Anora shines so bright in this movie, from beginning to end. Mikey Madison’s performance only boosts this fact to an astronomical regard, fully shining in the driver’s seat of the narrative. Her charisma and stage presence beautifully compliment and fully take advantage of the world of picturesque set pieces and coordinated landscapes that Baker is wielding, with every new scene and environment feeling like it's bound to burst at any moment with opportunity in terms of character exploration. The harshest shift in tone comes from the second act’s arrival, where the glossy, bubblegum lifestyle of devil-may-care indulgence we were once accustomed to quickly shifts into an area of gray; an area of uncertainty; an area of danger. If this same narrative was in the hands of a different filmmaker, it’s easy to see how the careful balancing act of tone and growth could be entirely spoiled. However, Baker’s empathy and compassion towards Anora as a human being is what saves it from falling head first into a pit of distaste. It’s almost impossible to believe Baker was able to pull off a storytelling technique that’s so abrasive and jarring without sacrificing the flow of the narrative. It all culminates into an epic spectacle that’s impossible to break your eyes away from. 
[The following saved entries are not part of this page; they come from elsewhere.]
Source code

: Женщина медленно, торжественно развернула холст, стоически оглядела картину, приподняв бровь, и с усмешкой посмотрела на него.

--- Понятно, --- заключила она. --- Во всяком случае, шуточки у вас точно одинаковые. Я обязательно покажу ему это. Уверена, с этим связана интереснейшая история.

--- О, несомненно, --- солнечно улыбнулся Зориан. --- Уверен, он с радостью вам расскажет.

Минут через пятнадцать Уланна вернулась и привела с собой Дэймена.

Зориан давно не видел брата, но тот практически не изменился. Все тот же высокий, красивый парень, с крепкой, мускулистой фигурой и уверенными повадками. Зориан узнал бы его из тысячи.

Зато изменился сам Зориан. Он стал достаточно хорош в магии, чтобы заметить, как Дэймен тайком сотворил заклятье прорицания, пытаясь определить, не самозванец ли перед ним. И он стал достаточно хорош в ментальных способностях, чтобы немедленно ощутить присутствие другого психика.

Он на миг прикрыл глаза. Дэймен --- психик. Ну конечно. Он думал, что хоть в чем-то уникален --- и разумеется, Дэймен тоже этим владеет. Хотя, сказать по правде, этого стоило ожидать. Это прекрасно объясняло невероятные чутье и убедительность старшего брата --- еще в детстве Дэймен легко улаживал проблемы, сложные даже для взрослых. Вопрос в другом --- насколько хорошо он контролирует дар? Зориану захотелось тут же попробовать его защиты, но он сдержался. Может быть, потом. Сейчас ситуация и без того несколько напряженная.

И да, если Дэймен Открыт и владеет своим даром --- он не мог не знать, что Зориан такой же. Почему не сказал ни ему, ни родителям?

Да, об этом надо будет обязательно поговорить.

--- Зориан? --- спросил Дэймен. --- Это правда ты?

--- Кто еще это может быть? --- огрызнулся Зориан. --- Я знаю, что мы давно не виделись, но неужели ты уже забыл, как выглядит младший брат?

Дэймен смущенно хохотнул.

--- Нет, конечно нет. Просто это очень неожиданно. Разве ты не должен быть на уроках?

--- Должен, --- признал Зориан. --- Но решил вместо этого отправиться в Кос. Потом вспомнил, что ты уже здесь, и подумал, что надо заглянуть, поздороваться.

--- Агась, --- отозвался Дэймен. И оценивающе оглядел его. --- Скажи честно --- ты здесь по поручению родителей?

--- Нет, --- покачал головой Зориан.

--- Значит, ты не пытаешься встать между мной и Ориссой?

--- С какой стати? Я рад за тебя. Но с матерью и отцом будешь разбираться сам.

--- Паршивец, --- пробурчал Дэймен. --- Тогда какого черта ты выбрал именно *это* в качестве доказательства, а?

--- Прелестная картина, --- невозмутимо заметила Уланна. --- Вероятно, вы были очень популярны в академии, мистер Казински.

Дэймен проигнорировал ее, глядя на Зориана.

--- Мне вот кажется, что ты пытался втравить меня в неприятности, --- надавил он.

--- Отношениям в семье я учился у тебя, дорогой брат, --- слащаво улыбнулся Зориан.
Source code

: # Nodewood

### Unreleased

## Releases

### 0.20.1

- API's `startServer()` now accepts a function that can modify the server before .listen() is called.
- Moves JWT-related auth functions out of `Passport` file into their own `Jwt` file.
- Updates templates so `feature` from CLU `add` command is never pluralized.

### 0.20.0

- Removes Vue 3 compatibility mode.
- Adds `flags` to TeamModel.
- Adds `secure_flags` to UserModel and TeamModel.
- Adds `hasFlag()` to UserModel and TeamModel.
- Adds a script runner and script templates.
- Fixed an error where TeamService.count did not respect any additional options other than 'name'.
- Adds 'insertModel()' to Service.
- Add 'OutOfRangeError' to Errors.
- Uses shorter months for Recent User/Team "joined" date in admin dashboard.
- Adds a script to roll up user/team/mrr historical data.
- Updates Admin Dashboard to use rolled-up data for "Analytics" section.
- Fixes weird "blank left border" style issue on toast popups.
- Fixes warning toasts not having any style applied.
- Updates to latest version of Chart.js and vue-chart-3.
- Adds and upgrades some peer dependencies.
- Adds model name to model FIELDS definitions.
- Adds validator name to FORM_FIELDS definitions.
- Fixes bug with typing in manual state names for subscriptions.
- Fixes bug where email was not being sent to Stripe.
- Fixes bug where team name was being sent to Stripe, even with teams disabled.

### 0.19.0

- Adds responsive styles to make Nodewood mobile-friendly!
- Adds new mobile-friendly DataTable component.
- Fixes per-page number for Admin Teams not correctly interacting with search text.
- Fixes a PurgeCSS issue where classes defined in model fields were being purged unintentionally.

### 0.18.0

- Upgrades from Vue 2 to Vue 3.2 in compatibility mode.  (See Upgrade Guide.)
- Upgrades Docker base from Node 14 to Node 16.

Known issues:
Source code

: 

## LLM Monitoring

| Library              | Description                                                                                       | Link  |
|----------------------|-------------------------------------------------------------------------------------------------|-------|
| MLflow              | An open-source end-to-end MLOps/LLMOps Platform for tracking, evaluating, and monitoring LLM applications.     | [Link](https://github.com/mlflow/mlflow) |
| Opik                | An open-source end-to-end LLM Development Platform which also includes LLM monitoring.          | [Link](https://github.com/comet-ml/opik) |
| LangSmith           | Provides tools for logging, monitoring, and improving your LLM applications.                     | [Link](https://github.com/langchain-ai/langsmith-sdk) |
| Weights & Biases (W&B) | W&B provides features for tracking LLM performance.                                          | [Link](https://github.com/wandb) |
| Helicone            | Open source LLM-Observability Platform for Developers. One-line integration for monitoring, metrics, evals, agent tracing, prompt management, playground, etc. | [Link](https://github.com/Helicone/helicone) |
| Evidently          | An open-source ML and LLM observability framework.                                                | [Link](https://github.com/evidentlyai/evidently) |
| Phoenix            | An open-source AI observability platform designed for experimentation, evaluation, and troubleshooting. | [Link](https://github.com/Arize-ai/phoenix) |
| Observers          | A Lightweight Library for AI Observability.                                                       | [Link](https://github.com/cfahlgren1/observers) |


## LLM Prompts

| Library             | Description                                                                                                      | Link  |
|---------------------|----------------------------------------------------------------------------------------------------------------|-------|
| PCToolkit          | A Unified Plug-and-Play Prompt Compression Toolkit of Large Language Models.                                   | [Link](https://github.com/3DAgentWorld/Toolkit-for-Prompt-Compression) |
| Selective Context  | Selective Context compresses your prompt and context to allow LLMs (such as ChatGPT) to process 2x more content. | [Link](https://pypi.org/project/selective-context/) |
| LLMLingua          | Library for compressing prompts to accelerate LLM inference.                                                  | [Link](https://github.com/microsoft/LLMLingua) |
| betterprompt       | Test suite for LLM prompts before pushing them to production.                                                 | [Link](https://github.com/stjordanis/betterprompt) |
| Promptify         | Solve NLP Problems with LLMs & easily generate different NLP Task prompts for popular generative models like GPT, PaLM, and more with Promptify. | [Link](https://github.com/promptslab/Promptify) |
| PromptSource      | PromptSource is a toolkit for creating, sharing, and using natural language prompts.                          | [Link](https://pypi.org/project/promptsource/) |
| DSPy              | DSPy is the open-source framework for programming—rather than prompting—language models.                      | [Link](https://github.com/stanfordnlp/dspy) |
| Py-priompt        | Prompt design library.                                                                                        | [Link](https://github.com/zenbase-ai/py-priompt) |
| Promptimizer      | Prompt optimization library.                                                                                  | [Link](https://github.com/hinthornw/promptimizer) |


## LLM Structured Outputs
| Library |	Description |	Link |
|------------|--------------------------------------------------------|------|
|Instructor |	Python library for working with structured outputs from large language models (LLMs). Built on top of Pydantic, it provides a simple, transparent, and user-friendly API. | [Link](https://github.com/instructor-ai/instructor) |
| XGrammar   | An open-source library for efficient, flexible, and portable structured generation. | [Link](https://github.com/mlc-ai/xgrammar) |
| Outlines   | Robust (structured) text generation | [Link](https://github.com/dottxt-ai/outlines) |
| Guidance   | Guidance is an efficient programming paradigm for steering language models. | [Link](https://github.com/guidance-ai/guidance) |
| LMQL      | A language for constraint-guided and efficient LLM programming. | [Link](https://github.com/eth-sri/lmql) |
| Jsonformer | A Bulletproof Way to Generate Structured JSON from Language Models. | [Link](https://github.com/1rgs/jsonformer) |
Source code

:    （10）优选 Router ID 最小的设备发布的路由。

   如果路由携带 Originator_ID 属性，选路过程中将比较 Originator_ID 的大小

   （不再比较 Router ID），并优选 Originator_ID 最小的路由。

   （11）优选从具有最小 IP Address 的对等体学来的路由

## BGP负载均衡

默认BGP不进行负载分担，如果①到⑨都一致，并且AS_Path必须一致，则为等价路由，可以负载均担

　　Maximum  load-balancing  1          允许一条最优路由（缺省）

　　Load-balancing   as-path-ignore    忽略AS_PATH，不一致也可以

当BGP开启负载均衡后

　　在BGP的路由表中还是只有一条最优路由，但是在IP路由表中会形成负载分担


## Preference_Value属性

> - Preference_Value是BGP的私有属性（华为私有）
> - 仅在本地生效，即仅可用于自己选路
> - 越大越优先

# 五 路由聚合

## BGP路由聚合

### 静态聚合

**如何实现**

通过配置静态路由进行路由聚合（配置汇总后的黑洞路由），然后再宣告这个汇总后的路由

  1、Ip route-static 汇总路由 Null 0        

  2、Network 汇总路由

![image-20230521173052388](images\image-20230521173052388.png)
That’s not to say the film isn’t patient. Coming in at a very solid 139 minutes, it’s not only Baker’s longest film but simultaneously his most rich and rewarding. The film is clearly and cleverly split into two tonally polar-opposite halves, (think Vox Lux, The Iron Claw). The first half of the film gets the audience familiar with Anora’s day-to-day universe, dealing with clientele and toxic co-workers before fate sticks her in the lap of Ivan, who immediately warms up to her and encourages her company. Anora’s quaint but vibrant neon-blue aesthetic, with the introduction of Ivan, evolves into an ultra-powerful montage of bright, piercing colors and pulsing electronic beats. This momentum grows with severity, until it spins out of control and Ivan’s parents (alongside their hired personnel) enter the picture. Baker reacts to this narrative event by flicking a visual lightswitch. Suddenly, the tone is melodramatic and Daniels’ photography begins emphasizing and highlighting the outlines of every frozen-over, snow-slicked area. However, the camera remains hostile (in (semi-)trademark Baker fashion), anxiously observing and honing in on elements-of-intrigue that lay crucial to the scene taking place. Both of these halves, respectively, dive deep into the wants and wishes of the characters we’ve come to know over the runtime, leaving everyone on screen with four-dimensional depth and endless emotional attachment. It’s such a beautiful, albeit gut-wrenching, spectacle to see play out, watching Baker intricately weave the good and the bad, the beautiful and the ugly: the human. 


Anora is bound to leave a profound impact on anyone who ends up watching it. Whether their personal feelings are positive or negative, it’s far too endearing and passionate to be quickly filtered out of the brain. This is one of those works that quietly haunts the corners of your brain in subconscious moments throughout the day, that pops up once in conversation and moments of introspection consistently. At the end of the film, with its harsh cut to black and its end credits entirely void of music, you’re left with nothing to do but sit back in awe. Just wait until this thing has its theatrical release, it has the potential to become a phenomenon. What do you get when you combine Take-Out’s sense of anxiety with The Prince of Broadway’s frantic cinematography, The Florida Project’s powerful sense of character and Tangerine’s ecstatic need to experiment? You get Sean Baker’s magnum opus: Anora.